Who wouldn’t want to see a movie starring the dream cast of James McAvoy, Emily Blunt, Michael Caine and Maggie Smith, with cameos by Ozzy Osbourne, Dolly Parton, Patrick Stewart and Hulk Hogan? They had me at James McAvoy.
Throw in some Shakespeare source material and music by Elton John, and one would think we were set. But Gnomeo and Juliet does the seeming impossible—takes all of these phenomenal elements and churns out a movie that’s only sporadically entertaining and completely forgettable. Unlike its durable garden decoration characters, this movie will wash out of your brain with the first drizzle.
Gnomeo and Juliet’s first and biggest problem is its lack of original, engaging characters. Gnomeo, Gnomeo, wherefore art thou, Gnomeo? Who knows, but he’s just your standard love-stricken youth determined to prove himself to the world and win his girl, while Juliet is your standard spunky heroine who’s trapped in a narrow female role but has the ninja skills to fight out.
This isn’t the fault of their voicers, McAvoy and Blunt, who do perfectly fine work but can’t make up what’s not in the script. Yes, the star-crossed lovers are both short, stocky and made of plaster, but there’s very little else about Gnomeo and Juliet particular to their gnomeanity. To get far too deep about what is after all, a movie about lawn ornaments, the gnome idea seems to have been grasped upon for cute value but insufficiently delved for character truth and specificity.
The plot hews pretty closely to its source, with the Montagues known as the Blues and the Capulets as the Reds, although fortunately, this being a children’s movie, the tragic double suicide at the end is now a happy ending. Unlike Toy Story, with its toys who want to get back to their owner, the premise of Gnomeo/Romeo and Juliet —a vicious, age-old rivalry between clans—is rooted in an adult world, alien and not inherently compelling or even comprehensible to children.
My six-year-old asked what “feud” meant and didn’t truly seem to grasp the concept even after it was explained. My four year old only understand that the two sides were neighbors playing games. Let’s call this problem number two.
As for problem number three, I’m sure my kids aren’t the only ones who don’t get the joke of garden gnomes, lawn flamingoes and frog fountains, having never seen any of these in their lives. So a lot of the humor of seeing usually inanimate objects animated is simply lost on them. Besides, though the gnomes are cute enough, it’s hard for their plug-like bodies and button features to get all that ANIMATED.

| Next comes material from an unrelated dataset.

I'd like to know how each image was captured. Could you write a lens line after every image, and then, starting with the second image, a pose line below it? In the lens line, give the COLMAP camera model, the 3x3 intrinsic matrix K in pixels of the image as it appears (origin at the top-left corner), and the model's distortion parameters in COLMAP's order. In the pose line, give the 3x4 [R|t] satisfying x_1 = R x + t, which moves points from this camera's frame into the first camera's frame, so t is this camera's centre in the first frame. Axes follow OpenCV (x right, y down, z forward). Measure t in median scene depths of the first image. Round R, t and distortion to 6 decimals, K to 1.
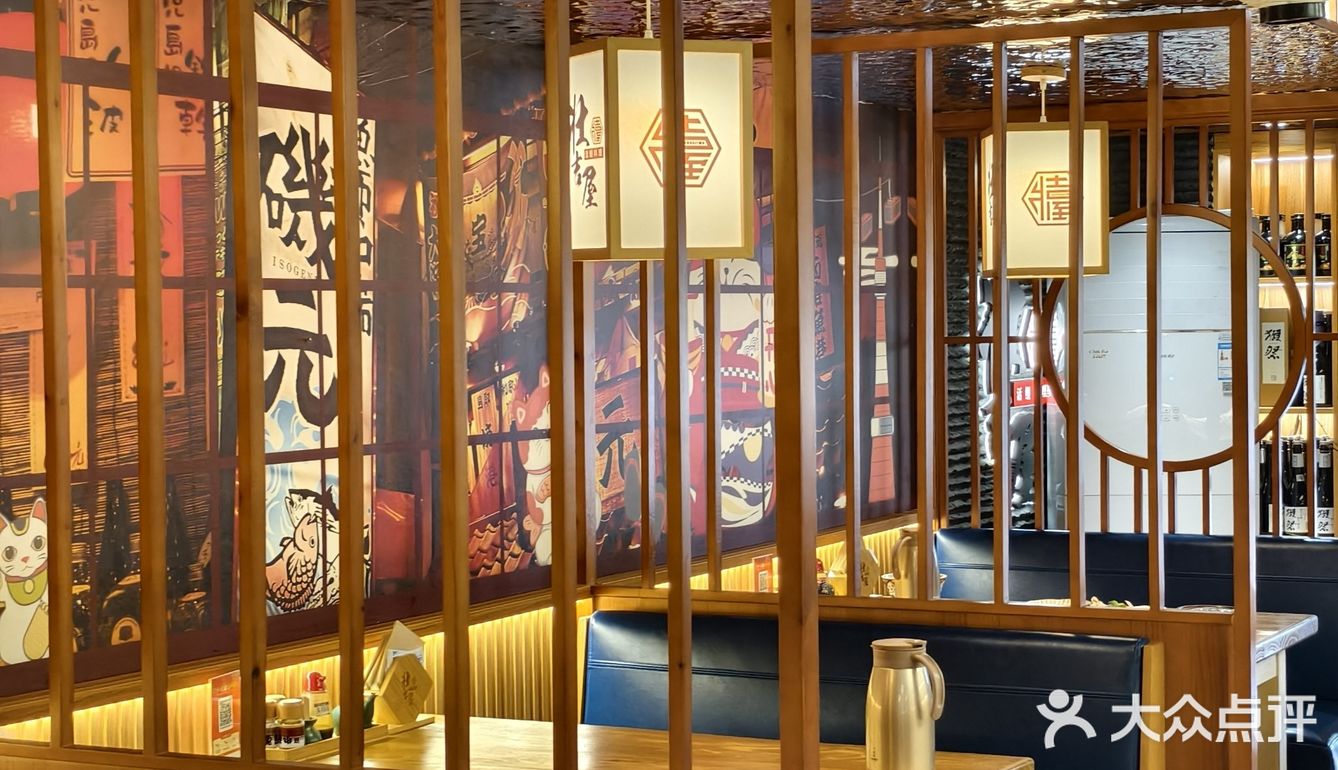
lens RADIAL K [[2400.2, 0, 669.0], [0, 2400.2, 385.0], [0, 0, 1]] dist [-0.017055, -4.412947]
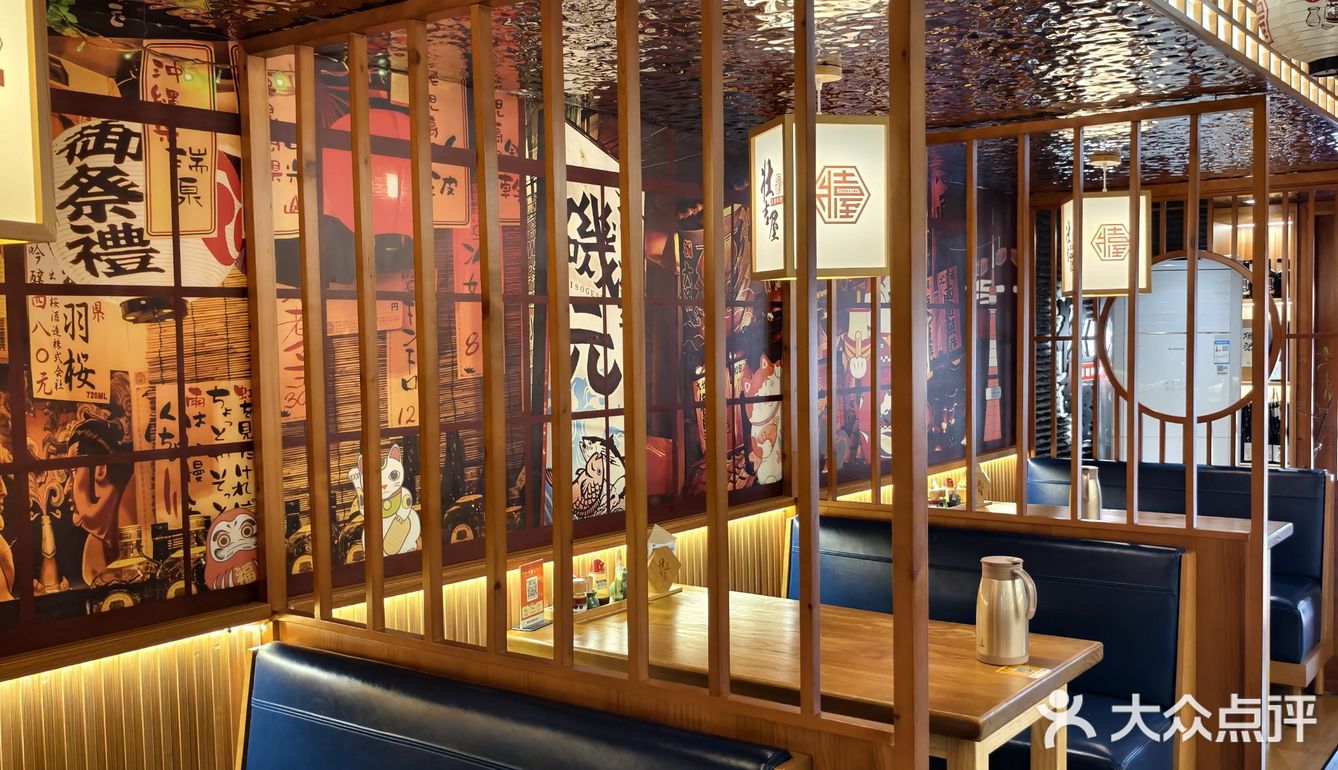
lens RADIAL K [[1105.1, 0, 667.0], [0, 1105.1, 398.7], [0, 0, 1]] dist [0.010239, -0.228912]
pose [[0.979760, 0.007448, -0.200039, 0.031838], [-0.001316, 0.999526, 0.030770, -0.001727], [0.200173, -0.029884, 0.979305, 0.324628]]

It doesn’t help that the protagonists’ sidekicks—a dog-like mushroom (“Shroom”) and a frog fountain (Nanette)—are annoying, and most of the other supporting characters rather… stiff. Michael Caine’s East End accent comes in as a nice bit of casting in the role of Juliet’s overprotective father, who literally puts his daughter on a pedestal, but Maggie Smith is wasted as Gnomeo’s bellicose mother. I did find the respective sides’ speechless Greek choruses (mini gnomes for the Reds, cement bunnies for the Blues) pretty irresistible.
There are the usual jokes meant to fly over the kids’ heads and tickle their parents, with lots of Shakespearean puns and even a shout-out to The Graduate. A higher-than-normal percentage of the adult-aged jokes seemed sexual in nature (a running gag about gnome hat size envy, for instance); a lower-than-normal percentage seemed very clever or funny.
It says something that my favorite bits were the high-testosterone, Hulk Hogan-voiced ad for the Terrafirmenator and the psychedelic graphics of the music video-like segment of Gnomeo and Juliet falling in love—essentially breaks from the movie’s real story and usual storytelling style. Aside from these, Gnomeo and Juliet unfolds pretty much exactly as you’d imagine, with most of the humor coming from visual gags like a toilet repurposed as a planter and two gnomes posing as a wheelbarrow and gardener—more jokes totally lost on the kids, who recognize neither the real-life referents nor the supposed innate humor of working class garden ornamentation.
The soundtrack must be mentioned. The movie is, after all, executive produced by Elton John (his husband, David Furnish, also gets a producer credit), and features kid-lite versions of a big chunk of the classic Elton John catalog, including Saturday Night, Crocodile Rock, Your Song, Rocket Man and Tiny Dancer (that was an easy call, eh?). If that’s not enough, there are several instances of gnomes costumed as various incarnations of Sir John himself from over the decades, although, or course, they are recognized only by the grown-ups.
Despite its relatively lean 84 minute running time, the movie skidded through slow patches. My usually enthralled kids (and most of the other, less well-behaved children in the theater) got restless and fidgety, wondering, like me, when the film would be over. Brevity, it seems, is necessary but not sufficient for wit.